__WHAT IS BEING ASKED__: Output the lines of the records below exactly as they appear, from the first line of the records through the line containing "common name: Brown pine lacewing", inclusive.

__DATASET RECORDS__:
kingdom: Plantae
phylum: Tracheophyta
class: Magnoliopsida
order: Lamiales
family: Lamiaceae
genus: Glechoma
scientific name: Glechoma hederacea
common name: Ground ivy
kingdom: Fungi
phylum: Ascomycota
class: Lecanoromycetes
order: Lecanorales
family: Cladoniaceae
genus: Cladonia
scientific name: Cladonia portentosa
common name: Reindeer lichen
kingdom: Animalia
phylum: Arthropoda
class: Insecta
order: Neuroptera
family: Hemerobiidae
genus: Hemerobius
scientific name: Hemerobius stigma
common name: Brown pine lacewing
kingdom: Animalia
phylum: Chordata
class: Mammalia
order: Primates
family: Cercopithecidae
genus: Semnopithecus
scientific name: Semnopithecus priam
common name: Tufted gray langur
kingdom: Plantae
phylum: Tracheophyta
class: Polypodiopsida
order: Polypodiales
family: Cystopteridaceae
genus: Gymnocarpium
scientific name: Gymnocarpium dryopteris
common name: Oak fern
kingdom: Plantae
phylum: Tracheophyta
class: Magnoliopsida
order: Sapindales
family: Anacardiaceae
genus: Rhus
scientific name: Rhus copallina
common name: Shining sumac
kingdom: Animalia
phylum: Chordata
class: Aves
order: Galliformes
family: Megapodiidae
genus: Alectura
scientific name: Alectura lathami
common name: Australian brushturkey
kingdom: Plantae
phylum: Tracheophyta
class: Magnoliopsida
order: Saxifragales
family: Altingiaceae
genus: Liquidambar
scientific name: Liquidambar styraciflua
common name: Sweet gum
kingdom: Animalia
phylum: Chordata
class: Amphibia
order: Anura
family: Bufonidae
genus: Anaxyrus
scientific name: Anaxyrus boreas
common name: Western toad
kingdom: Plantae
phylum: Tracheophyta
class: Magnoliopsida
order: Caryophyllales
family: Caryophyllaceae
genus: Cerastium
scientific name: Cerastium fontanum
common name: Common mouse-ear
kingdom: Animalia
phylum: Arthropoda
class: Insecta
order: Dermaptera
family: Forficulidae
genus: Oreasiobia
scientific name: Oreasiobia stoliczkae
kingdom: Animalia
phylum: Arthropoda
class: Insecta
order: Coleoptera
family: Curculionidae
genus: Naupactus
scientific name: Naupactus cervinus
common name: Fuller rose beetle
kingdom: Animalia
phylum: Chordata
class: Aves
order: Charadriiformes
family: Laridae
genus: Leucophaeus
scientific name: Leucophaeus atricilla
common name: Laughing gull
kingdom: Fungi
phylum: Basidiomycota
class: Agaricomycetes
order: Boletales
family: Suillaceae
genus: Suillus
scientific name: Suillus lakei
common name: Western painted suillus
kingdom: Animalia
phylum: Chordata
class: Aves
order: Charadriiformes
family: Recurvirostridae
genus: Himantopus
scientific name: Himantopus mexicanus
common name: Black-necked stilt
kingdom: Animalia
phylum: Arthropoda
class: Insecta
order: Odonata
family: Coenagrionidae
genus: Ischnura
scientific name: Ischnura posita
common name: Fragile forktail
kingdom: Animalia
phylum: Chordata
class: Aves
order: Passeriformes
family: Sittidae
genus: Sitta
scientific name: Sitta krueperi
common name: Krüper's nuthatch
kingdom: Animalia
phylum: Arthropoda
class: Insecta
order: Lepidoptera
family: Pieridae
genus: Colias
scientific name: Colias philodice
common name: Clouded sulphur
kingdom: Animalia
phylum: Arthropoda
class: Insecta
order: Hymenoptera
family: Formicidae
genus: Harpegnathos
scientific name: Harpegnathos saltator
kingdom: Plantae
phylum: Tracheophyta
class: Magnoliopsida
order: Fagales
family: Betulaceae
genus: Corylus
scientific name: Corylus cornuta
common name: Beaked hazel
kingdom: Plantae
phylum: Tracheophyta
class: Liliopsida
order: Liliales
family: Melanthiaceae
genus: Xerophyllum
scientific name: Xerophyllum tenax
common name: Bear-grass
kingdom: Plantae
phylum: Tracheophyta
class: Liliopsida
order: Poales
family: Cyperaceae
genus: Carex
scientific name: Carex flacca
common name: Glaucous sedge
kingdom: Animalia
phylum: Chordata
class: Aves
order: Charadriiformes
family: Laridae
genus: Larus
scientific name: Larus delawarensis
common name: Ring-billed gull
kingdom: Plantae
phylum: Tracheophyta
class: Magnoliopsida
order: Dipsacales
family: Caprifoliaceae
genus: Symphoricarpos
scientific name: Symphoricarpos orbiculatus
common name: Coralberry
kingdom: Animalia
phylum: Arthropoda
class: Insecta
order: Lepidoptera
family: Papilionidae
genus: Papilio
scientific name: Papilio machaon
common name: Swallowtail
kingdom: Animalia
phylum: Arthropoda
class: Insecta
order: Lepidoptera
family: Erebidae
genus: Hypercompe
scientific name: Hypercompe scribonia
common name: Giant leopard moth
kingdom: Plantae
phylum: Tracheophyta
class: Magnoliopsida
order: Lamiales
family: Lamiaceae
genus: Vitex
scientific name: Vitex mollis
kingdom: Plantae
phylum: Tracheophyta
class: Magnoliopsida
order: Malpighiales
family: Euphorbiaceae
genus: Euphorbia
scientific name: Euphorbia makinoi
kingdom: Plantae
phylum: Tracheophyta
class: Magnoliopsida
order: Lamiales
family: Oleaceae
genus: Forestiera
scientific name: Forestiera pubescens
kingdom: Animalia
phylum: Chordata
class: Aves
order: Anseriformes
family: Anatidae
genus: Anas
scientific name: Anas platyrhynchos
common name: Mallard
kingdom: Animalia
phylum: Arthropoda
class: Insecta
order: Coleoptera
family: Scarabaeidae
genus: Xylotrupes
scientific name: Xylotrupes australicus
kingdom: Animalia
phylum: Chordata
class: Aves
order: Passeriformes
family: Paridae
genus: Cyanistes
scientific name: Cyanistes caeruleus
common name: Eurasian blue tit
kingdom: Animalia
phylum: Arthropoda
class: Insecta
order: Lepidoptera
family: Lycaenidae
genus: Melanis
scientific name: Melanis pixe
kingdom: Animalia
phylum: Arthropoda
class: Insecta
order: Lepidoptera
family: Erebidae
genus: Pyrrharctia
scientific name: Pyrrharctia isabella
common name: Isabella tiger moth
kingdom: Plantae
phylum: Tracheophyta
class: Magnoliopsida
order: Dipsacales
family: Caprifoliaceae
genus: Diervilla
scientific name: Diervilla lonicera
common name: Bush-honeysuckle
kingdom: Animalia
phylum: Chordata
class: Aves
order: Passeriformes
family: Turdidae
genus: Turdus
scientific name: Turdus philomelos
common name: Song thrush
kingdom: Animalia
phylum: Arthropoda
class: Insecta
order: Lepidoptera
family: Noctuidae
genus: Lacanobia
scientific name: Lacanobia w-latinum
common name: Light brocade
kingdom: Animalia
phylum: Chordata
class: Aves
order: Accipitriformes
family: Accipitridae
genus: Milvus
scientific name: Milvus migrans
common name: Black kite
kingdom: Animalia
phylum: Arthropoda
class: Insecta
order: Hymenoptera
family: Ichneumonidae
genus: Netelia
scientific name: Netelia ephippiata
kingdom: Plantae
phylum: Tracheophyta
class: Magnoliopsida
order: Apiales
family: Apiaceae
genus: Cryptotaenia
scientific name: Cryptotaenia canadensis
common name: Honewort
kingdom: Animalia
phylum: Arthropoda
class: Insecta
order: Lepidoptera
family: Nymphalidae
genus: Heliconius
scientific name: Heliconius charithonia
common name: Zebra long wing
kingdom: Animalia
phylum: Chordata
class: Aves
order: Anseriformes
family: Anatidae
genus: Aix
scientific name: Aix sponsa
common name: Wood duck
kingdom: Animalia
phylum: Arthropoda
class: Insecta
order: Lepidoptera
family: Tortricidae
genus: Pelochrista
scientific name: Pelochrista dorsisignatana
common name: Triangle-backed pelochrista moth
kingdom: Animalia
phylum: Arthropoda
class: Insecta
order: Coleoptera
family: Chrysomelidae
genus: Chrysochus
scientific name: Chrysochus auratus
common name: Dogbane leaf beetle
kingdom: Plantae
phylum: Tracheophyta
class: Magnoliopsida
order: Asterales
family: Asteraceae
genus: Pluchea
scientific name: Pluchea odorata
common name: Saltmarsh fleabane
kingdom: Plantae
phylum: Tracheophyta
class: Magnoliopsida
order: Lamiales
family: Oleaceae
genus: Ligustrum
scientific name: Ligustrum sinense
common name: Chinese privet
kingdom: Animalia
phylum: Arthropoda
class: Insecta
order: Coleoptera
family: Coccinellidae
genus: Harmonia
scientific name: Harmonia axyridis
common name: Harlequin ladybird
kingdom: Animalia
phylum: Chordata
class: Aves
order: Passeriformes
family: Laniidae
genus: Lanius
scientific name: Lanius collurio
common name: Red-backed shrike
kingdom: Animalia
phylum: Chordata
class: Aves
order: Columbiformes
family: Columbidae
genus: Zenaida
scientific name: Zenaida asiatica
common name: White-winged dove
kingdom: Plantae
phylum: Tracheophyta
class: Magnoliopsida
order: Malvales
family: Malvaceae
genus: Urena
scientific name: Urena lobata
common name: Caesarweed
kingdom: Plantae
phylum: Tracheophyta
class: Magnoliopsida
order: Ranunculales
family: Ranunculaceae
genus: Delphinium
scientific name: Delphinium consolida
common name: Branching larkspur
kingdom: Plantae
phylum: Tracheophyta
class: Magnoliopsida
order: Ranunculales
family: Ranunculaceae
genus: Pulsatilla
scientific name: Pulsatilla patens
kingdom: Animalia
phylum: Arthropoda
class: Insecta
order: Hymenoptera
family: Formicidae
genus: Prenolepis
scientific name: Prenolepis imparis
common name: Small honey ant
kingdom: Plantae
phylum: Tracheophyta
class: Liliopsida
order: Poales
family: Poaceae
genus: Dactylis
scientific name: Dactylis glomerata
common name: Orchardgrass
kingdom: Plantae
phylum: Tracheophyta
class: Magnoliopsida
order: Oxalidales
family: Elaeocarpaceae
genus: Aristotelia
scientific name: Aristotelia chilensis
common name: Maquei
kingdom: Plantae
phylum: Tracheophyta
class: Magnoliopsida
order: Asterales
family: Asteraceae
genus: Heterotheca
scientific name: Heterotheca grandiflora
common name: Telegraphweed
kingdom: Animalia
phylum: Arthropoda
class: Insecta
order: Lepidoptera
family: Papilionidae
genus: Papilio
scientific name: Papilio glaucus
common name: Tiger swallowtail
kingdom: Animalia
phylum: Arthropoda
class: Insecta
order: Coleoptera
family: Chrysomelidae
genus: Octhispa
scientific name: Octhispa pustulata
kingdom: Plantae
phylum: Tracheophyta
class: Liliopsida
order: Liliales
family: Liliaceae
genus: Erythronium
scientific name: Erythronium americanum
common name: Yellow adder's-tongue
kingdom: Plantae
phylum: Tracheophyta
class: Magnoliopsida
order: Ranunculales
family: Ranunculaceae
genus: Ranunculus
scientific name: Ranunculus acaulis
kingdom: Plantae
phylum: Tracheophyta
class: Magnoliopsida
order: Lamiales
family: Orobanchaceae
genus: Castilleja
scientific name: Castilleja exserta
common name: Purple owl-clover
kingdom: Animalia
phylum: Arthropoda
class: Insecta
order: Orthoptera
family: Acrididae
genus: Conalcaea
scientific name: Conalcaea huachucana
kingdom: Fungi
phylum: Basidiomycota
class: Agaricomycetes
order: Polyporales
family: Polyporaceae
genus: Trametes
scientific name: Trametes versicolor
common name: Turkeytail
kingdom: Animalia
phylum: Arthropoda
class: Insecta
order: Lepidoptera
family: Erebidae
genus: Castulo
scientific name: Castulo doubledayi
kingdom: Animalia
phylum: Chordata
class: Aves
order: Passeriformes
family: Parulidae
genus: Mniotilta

__EXERCISE RESPONSE__:
kingdom: Plantae
phylum: Tracheophyta
class: Magnoliopsida
order: Lamiales
family: Lamiaceae
genus: Glechoma
scientific name: Glechoma hederacea
common name: Ground ivy
kingdom: Fungi
phylum: Ascomycota
class: Lecanoromycetes
order: Lecanorales
family: Cladoniaceae
genus: Cladonia
scientific name: Cladonia portentosa
common name: Reindeer lichen
kingdom: Animalia
phylum: Arthropoda
class: Insecta
order: Neuroptera
family: Hemerobiidae
genus: Hemerobius
scientific name: Hemerobius stigma
common name: Brown pine lacewing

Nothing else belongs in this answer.